After studying meteorology at the Met Office College in Berkshire, Oxberry joined BBC North West in 1995 as its first dedicated weather presenter. Alongside her forecasting work, she also co-presented the weekday breakfast programme on BBC Radio Manchester (alongside Eamonn O'Neal) and worked as a relief newsreader and presenter for North West Tonight. In later years, she fronted the peak-time regional current affairs programme Inside Out North West.

Oxberry made her last appearance on North West Tonight in mid-December 2018. Her last report for Inside Out was aired posthumously as part of a tribute programme on 21 January 2019.

== Personal life and death ==
Oxberry was married to Ian Hindle in 1993. The couple had two children and lived in Sale, Greater Manchester.

She died at the Christie Hospital, Manchester, on 10 January 2019, aged 51, shortly after being diagnosed with ovarian cancer. Her death was announced publicly the following day.

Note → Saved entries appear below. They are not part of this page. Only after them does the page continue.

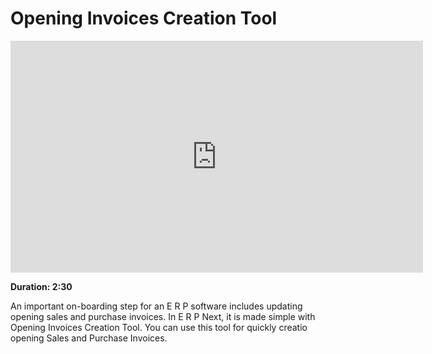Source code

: <!-- add-breadcrumbs -->
# Opening Invoices Creation Tool

<iframe width="660" height="371" src="https://www.youtube.com/embed/vfWmugaO1zw" frameborder="0" allowfullscreen></iframe>

**Duration: 2:30**

An important on-boarding step for an E R P software includes updating opening sales and purchase invoices. In E R P Next, it is made simple with Opening Invoices Creation Tool. You can use this tool for quickly creatio opening Sales and Purchase Invoices.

Her funeral took place on 7 February 2019 at St Mary Magdalene's church in Sale. A memorial service was held at Manchester Cathedral three weeks later on 28 February 2019 - Greater Manchester mayor Andy Burnham described Oxberry as "a true friend of the north west of England".

Ian Hindle, Oxberry's widower, later set up a charity to help patients diagnosed with ovarian cancer. By April, the fund had raised more than £52,000 online.